A recent memory: the day after the earthquake in Chile, a man came into my shop to purchase some items. He got a phone call while in the store with the message that his mother may have been killed in that earthquake, but he had no clue that it happened. I thought to myself, sometimes when we think tragedies are isolated, they really do affect us all over the world. Wrinkle.

Another memory: after my show (I am in an Opera called La Bohéme for those who didn’t know), my cast mates and I do karaoke on Fridays. I have sung so often at these karaoke’s that I have gained a family of sorts. There is a group of people who sing the same songs ever single week, so to please them I sing “Hey Ya”. And then there are my cast and the pub-goers who just like a decent song every now and again. Most people know my name, give me hugs and know that I will give them a legit performance (my renditions of “And I am Telling You I’m Not Going”, “Human Nature” and “Ordinary People” are quite sincere and people actually listen). I don’t think it’s pathetic that I’d rather sing than go out and spend loads of money to dance and sweat through my good clothes just to hope someone will eventually look at me. I find pleasure in knowing that the people who are at the tavern as just as common and down to earth as anyone else. There is no pretense, and singing with and for them is just as rewarding as singing for the Barrack Obama. Wrinkle.

On Wednesday, I signed a contract with my agent. Like I have said before, I always knew it would be her, but it just took us time to make it official on paper. When I speak to her, I’m always candid, for the most part (though I do try to keep the vulgarity to a minimum) but I told her how I felt about my life right now. After she showed me the lines of my auditions (I had no clue that I’d been on 12 major auditions since the time I’ve been with her), I was able to sit back and reflect properly and with new knowledge. I told her the truth…my voice is quite mature and because of that, I might be thirty before I am taken seriously in this industry. I have often been told that it doesn’t match the way I look (which I always take as an insult). But I understand it now. When I look like a teenager, and have a “velvety baritone/bass” voice escaping my vocal chords, it tends to confuse people (or casting agents). But I haven’t been overlooked and for that I can be grateful. An opera wanted me! That was a wrinkle in my life I never expected to have, but I got it now and it’s a line that is beneficial to me because the show (which started in a space upstairs in a pub) is now transferring to a well known theatre and I get to put that on my resume!!! Wow to that.

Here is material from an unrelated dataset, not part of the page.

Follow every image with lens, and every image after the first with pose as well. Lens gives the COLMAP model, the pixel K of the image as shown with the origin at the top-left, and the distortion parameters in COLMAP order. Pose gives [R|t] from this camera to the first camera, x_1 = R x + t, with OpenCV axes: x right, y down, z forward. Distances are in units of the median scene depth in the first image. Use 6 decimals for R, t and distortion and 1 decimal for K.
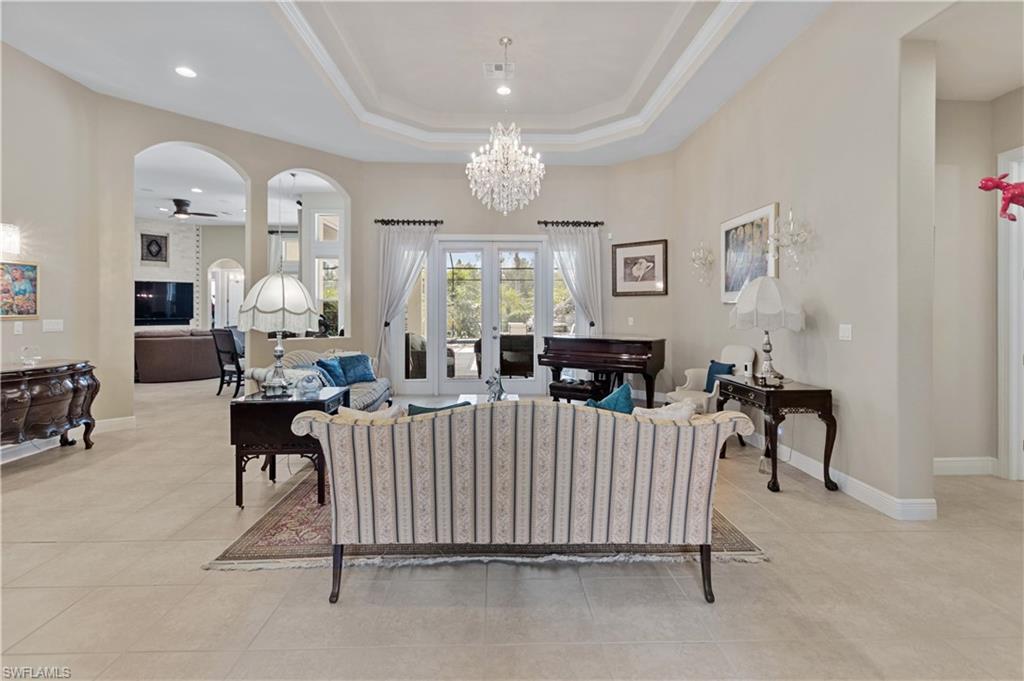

And I am sure that it’s not over. So what, I am working overtimes when I can, and always searching for ways to make more money, but it will not always be this way. Yes, I don’t have time to take dance classes or get more singing lessons, but I will one day. And though soap is not my true calling and opera is not where I come from, I like them both. And they make me feel like a human being with purpose. Right now, that’s all I can ask for.

It makes me wonder, if I was sitting across from you on the train (or anywhere) would you be able to see how I might age? Would my face sag, or sink-in? Would additional weight be appreciated or frowned upon? Most importantly, would my face hold lines of contempt and gloom, or would I have the gracefully-aged lines of success?